══ TASK INPUT ══

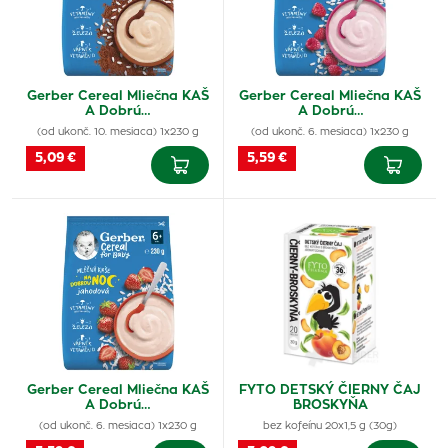
Gerber Cereal Mliečna KAŠ
Gerber Cereal Mliečna KAŠ
A Dobrú…
A Dobrú…
(od ukonč. 10. mesiaca) 1x230 g
(od ukonč. 6. mesiaca) 1x230 g
5,09 €
5,59 €
Gerber Cereal Mliečna KAŠ
FYTO DETSKÝ ČIERNY ČAJ
A Dobrú…
BROSKYŇA
(od ukonč. 6. mesiaca) 1x230 g
bez kofeínu 20x1,5 g (30g)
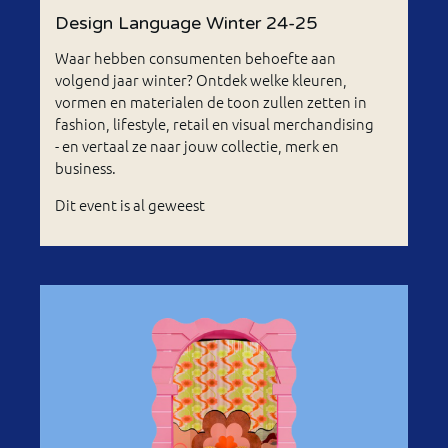
Design Language Winter 24-25
Waar hebben consumenten behoefte aan
volgend jaar winter? Ontdek welke kleuren,
vormen en materialen de toon zullen zetten in
fashion, lifestyle, retail en visual merchandising
- en vertaal ze naar jouw collectie, merk en
business.
Dit event is al geweest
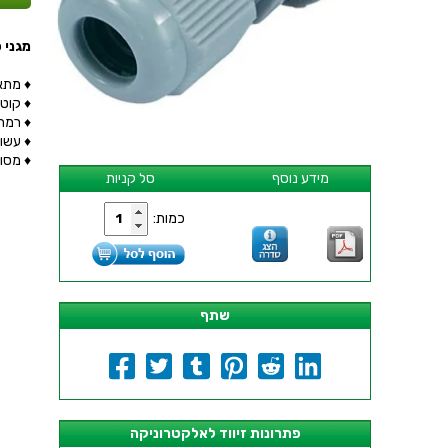
מגני ס
♦ מתאימ
♦ קוטר ח
♦ רמת א
♦ עשויים מפו
♦ מסופק 
מידע נוסף
סל קניות
כמות:
שתף
פתרונות זיווד לאלקטרוניקה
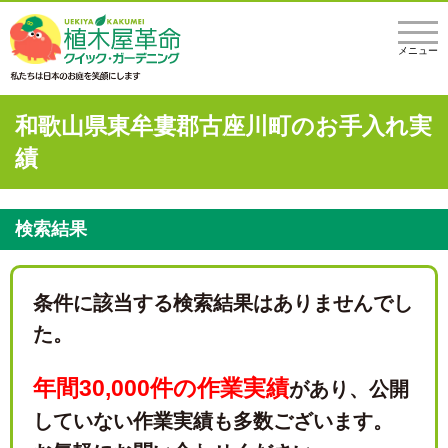
メニュー
和歌山県東牟婁郡古座川町のお手入れ実
績
検索結果
条件に該当する検索結果はありませんでし
た。
年間30,000件の作業実績
があり、
公開
していない作業実績も多数ございます。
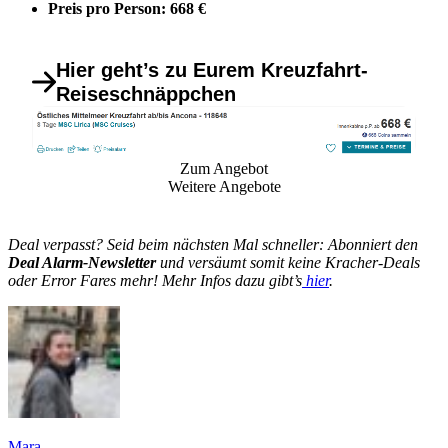
Preis pro Person: 668 €
Hier geht’s zu Eurem Kreuzfahrt-
Reiseschnäppchen
Zum Angebot
Weitere Angebote
Deal verpasst? Seid beim nächsten Mal schneller: Abonniert den
Deal Alarm-Newsletter
und versäumt somit keine Kracher-Deals
oder Error Fares mehr! Mehr Infos dazu gibt’s
hier
.
Mara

═══

### ABOUT THIS TASK:
Rewrite the text from all of the entries above, changing every "Gerber" to "Hipp" and keeping everything else the same. Leave the pictures out of your answer.

### TASK RESULT:
Hipp Cereal Mliečna KAŠ
Hipp Cereal Mliečna KAŠ
A Dobrú…
A Dobrú…
(od ukonč. 10. mesiaca) 1x230 g
(od ukonč. 6. mesiaca) 1x230 g
5,09 €
5,59 €
Hipp Cereal Mliečna KAŠ
FYTO DETSKÝ ČIERNY ČAJ
A Dobrú…
BROSKYŇA
(od ukonč. 6. mesiaca) 1x230 g
bez kofeínu 20x1,5 g (30g)
Design Language Winter 24-25
Waar hebben consumenten behoefte aan
volgend jaar winter? Ontdek welke kleuren,
vormen en materialen de toon zullen zetten in
fashion, lifestyle, retail en visual merchandising
- en vertaal ze naar jouw collectie, merk en
business.
Dit event is al geweest
מגני ס
♦ מתאימ
♦ קוטר ח
♦ רמת א
♦ עשויים מפו
♦ מסופק 
מידע נוסף
סל קניות
כמות:
שתף
פתרונות זיווד לאלקטרוניקה
メニュー
和歌山県東牟婁郡古座川町のお手入れ実
績
検索結果
条件に該当する検索結果はありませんでし
た。
年間30,000件の作業実績
があり、
公開
していない作業実績も多数ございます。
Preis pro Person: 668 €
Hier geht’s zu Eurem Kreuzfahrt-
Reiseschnäppchen
Zum Angebot
Weitere Angebote
Deal verpasst? Seid beim nächsten Mal schneller: Abonniert den
Deal Alarm-Newsletter
und versäumt somit keine Kracher-Deals
oder Error Fares mehr! Mehr Infos dazu gibt’s
hier
.
Mara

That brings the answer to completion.